On retrouve ici une vieille pratique tombée en désuétude dans les années 95 avec la surcharge de travail des services de police. Bien renseigné aussi bien factuellement que culturellement, ce document était fort utile et appelait l'attention des magistrats sur les caractéristiques de la situation personnelle et familiale du jeune. Encore faut-il former les policiers à cet effet et veiller à leur dégager du temps pour mener correctement ce travail supplémentaire.
La Commission entend ne pas le systématiser, mais d'un autre côté elle en voit l'intérêt pour le magistrat du parquet saisi pour la première fois d'une situation c'est-à-dire dans quasiment tous les cas.
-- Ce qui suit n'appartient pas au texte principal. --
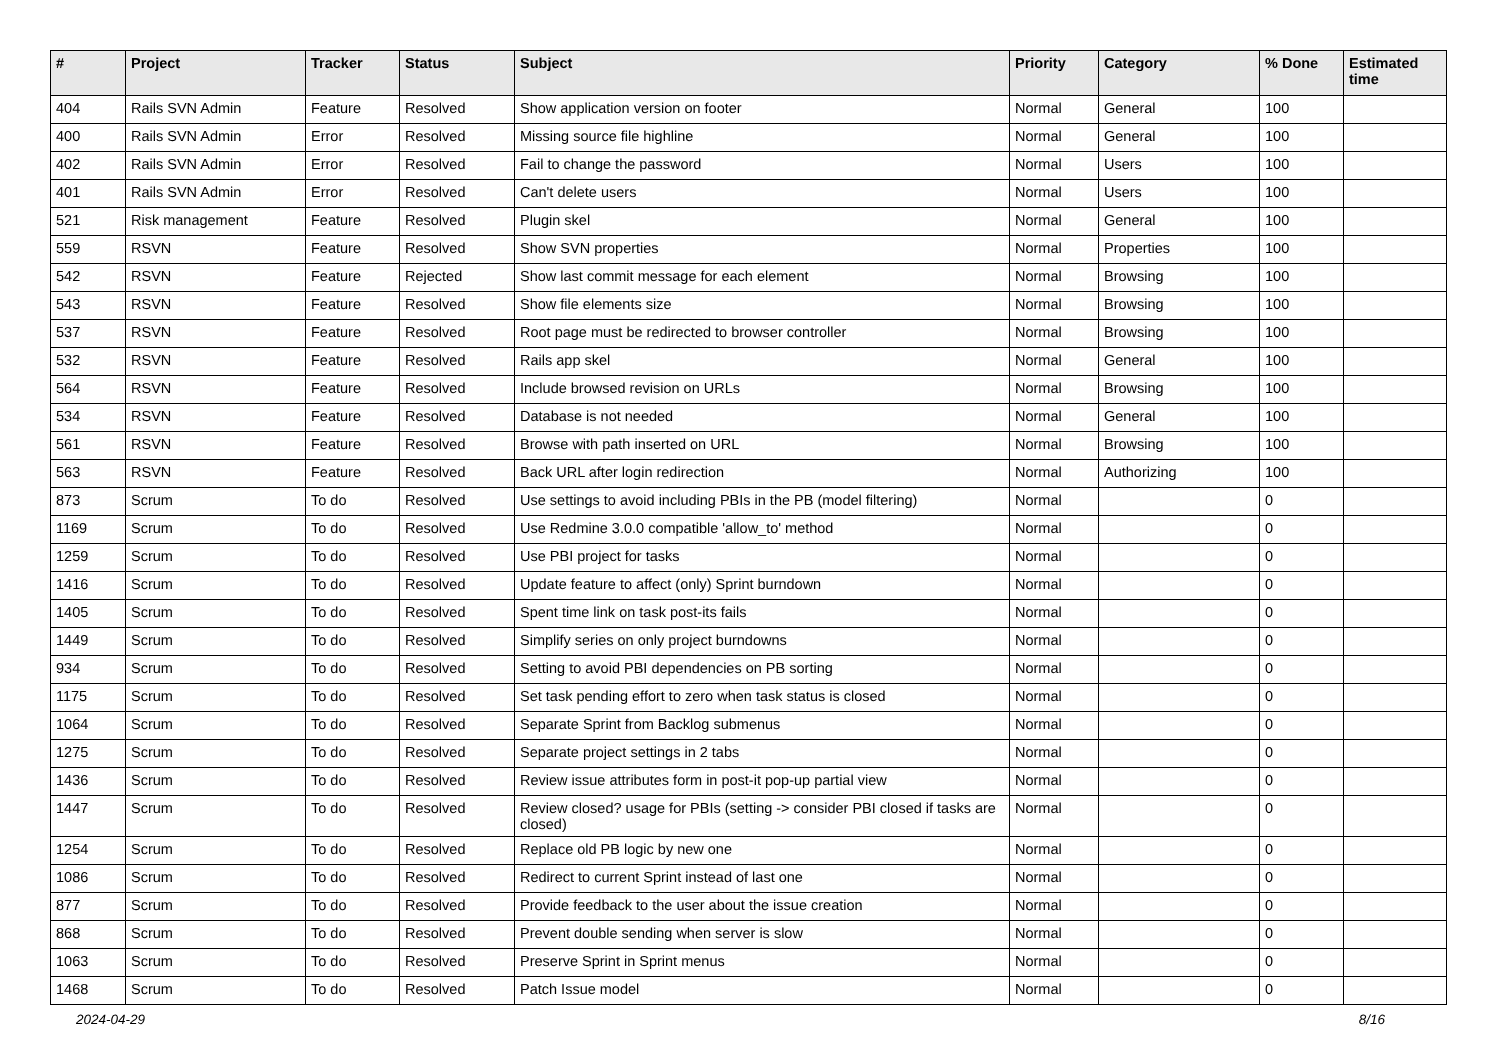| # | Project | Tracker | Status | Subject | Priority | Category | % Done | Estimated time |
| --- | --- | --- | --- | --- | --- | --- | --- | --- |
| 404 | Rails SVN Admin | Feature | Resolved | Show application version on footer | Normal | General | 100 | |
| 400 | Rails SVN Admin | Error | Resolved | Missing source file highline | Normal | General | 100 | |
| 402 | Rails SVN Admin | Error | Resolved | Fail to change the password | Normal | Users | 100 | |
| 401 | Rails SVN Admin | Error | Resolved | Can't delete users | Normal | Users | 100 | |
| 521 | Risk management | Feature | Resolved | Plugin skel | Normal | General | 100 | |
| 559 | RSVN | Feature | Resolved | Show SVN properties | Normal | Properties | 100 | |
| 542 | RSVN | Feature | Rejected | Show last commit message for each element | Normal | Browsing | 100 | |
| 543 | RSVN | Feature | Resolved | Show file elements size | Normal | Browsing | 100 | |
| 537 | RSVN | Feature | Resolved | Root page must be redirected to browser controller | Normal | Browsing | 100 | |
| 532 | RSVN | Feature | Resolved | Rails app skel | Normal | General | 100 | |
| 564 | RSVN | Feature | Resolved | Include browsed revision on URLs | Normal | Browsing | 100 | |
| 534 | RSVN | Feature | Resolved | Database is not needed | Normal | General | 100 | |
| 561 | RSVN | Feature | Resolved | Browse with path inserted on URL | Normal | Browsing | 100 | |
| 563 | RSVN | Feature | Resolved | Back URL after login redirection | Normal | Authorizing | 100 | |
| 873 | Scrum | To do | Resolved | Use settings to avoid including PBIs in the PB (model filtering) | Normal | | 0 | |
| 1169 | Scrum | To do | Resolved | Use Redmine 3.0.0 compatible 'allow_to' method | Normal | | 0 | |
| 1259 | Scrum | To do | Resolved | Use PBI project for tasks | Normal | | 0 | |
| 1416 | Scrum | To do | Resolved | Update feature to affect (only) Sprint burndown | Normal | | 0 | |
| 1405 | Scrum | To do | Resolved | Spent time link on task post-its fails | Normal | | 0 | |
| 1449 | Scrum | To do | Resolved | Simplify series on only project burndowns | Normal | | 0 | |
| 934 | Scrum | To do | Resolved | Setting to avoid PBI dependencies on PB sorting | Normal | | 0 | |
| 1175 | Scrum | To do | Resolved | Set task pending effort to zero when task status is closed | Normal | | 0 | |
| 1064 | Scrum | To do | Resolved | Separate Sprint from Backlog submenus | Normal | | 0 | |
| 1275 | Scrum | To do | Resolved | Separate project settings in 2 tabs | Normal | | 0 | |
| 1436 | Scrum | To do | Resolved | Review issue attributes form in post-it pop-up partial view | Normal | | 0 | |
| 1447 | Scrum | To do | Resolved | Review closed? usage for PBIs (setting -> consider PBI closed if tasks are closed) | Normal | | 0 | |
| 1254 | Scrum | To do | Resolved | Replace old PB logic by new one | Normal | | 0 | |
| 1086 | Scrum | To do | Resolved | Redirect to current Sprint instead of last one | Normal | | 0 | |
| 877 | Scrum | To do | Resolved | Provide feedback to the user about the issue creation | Normal | | 0 | |
| 868 | Scrum | To do | Resolved | Prevent double sending when server is slow | Normal | | 0 | |
| 1063 | Scrum | To do | Resolved | Preserve Sprint in Sprint menus | Normal | | 0 | |
| 1468 | Scrum | To do | Resolved | Patch Issue model | Normal | | 0 | |
2024-04-29 8/16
52° : Examen systématique et complet de la personnalité du mineur lors de la première saisine du juge
La commission recommande l'élaboration d'une nouvelle mesure d'investigation adaptée au cadre et aux délais de la procédure judiciaire. Elle devra toujours comprendre à l'égard d'un mineur déscolarisé un bilan de sa scolarité et de sa formation.
Commentaire :
L'examen de la personnalité est une nécessité demain comme hier.
On observera que nombre de dossiers passant par l'instruction sont tout simplement vides sur ce terrain.
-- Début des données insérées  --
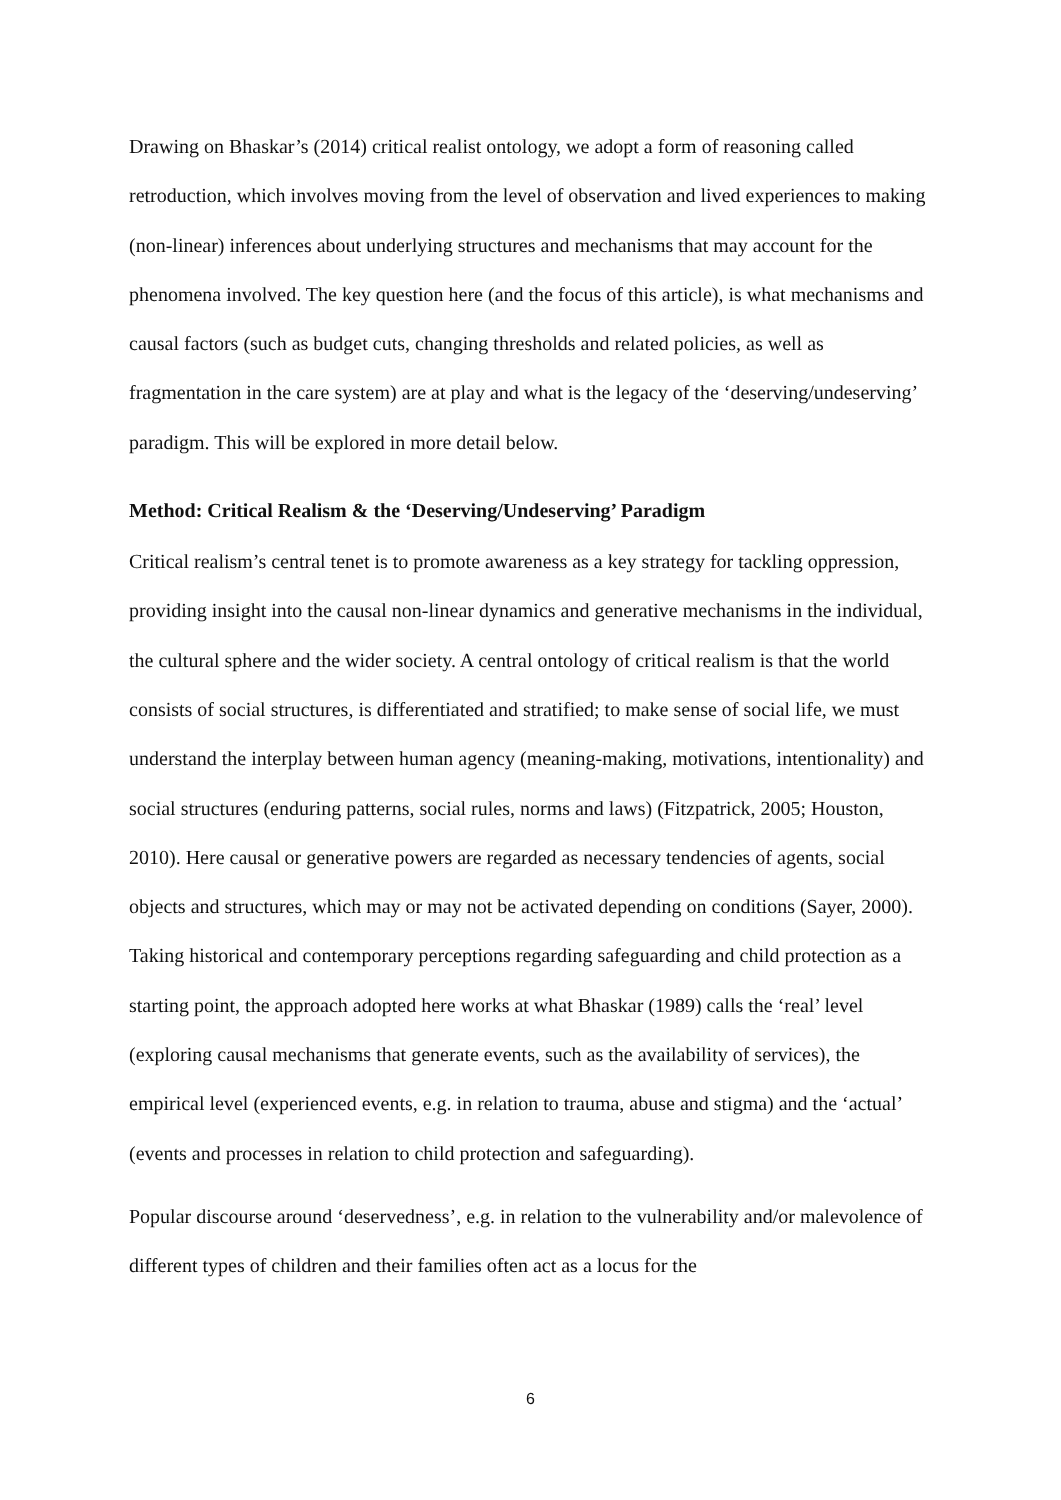Drawing on Bhaskar’s (2014) critical realist ontology, we adopt a form of reasoning called retroduction, which involves moving from the level of observation and lived experiences to making (non-linear) inferences about underlying structures and mechanisms that may account for the phenomena involved. The key question here (and the focus of this article), is what mechanisms and causal factors (such as budget cuts, changing thresholds and related policies, as well as fragmentation in the care system) are at play and what is the legacy of the ‘deserving/undeserving’ paradigm. This will be explored in more detail below.
Method: Critical Realism & the ‘Deserving/Undeserving’ Paradigm
Critical realism’s central tenet is to promote awareness as a key strategy for tackling oppression, providing insight into the causal non-linear dynamics and generative mechanisms in the individual, the cultural sphere and the wider society. A central ontology of critical realism is that the world consists of social structures, is differentiated and stratified; to make sense of social life, we must understand the interplay between human agency (meaning-making, motivations, intentionality) and social structures (enduring patterns, social rules, norms and laws) (Fitzpatrick, 2005; Houston, 2010). Here causal or generative powers are regarded as necessary tendencies of agents, social objects and structures, which may or may not be activated depending on conditions (Sayer, 2000). Taking historical and contemporary perceptions regarding safeguarding and child protection as a starting point, the approach adopted here works at what Bhaskar (1989) calls the ‘real’ level (exploring causal mechanisms that generate events, such as the availability of services), the empirical level (experienced events, e.g. in relation to trauma, abuse and stigma) and the ‘actual’ (events and processes in relation to child protection and safeguarding).
Popular discourse around ‘deservedness’, e.g. in relation to the vulnerability and/or malevolence of different types of children and their families often act as a locus for the
6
Quelle sera la sanction procédurale d'une non investigation sur ce point ? On sait que la Cour de Cassation n'est pas allée jusqu'à à annuler les procédures criminelles dans lesquelles les expertises psychiatriques ou psychologiques obligatoires n'avaient pas été ordonnées. On risque donc d'être une nouvelle fois dans la pétition de principe.
Par ailleurs, la Commission préconise l'élaboration d'une nouvelle mesure d'investigation. Il existe déjà l'Investigation d'Orientation Educative à cet effet. On supprime d'un côté ; on fait renaitre de l'autre. On fait du neuf ? Plus court, donc moins cher ?
A juste titre la Commission n'a pas retenu l'idée d'un examen médical systématique qui aurait posé de nombreux problèmes.
53° : Constitution d'un dossier unique de personnalité.
Ce dossier sera ouvert lors de la première saisine du juge des mineurs ou du juge d'instruction pour chaque mis en cause. Il sera tenu par le greffe du tribunal des mineurs du domicile habituel du mineur. Seront versés à ce dossier les éléments des procédures d'alternatives aux poursuites, des mesures ordonnées dans le cadre des diverses procédures pénales ainsi que les expertises, les mesures d'investigation et toutes autres pièces du dossier d'assistance éducative que le juge estimerait nécessaire. Ce dossier sera supprimé lorsque le mineur atteindra sa majorité ou à l'échéance des sanctions et des peines si celle-ci est postérieure à la majorité.
Commentaire :
Bonne préconisation que cette généralisation d'une pratique issue du terrain judiciaire même si l'on peut y voir dans le dévoiement d'une bonne idée pour assurer une répression plus forte ne direction du jeune.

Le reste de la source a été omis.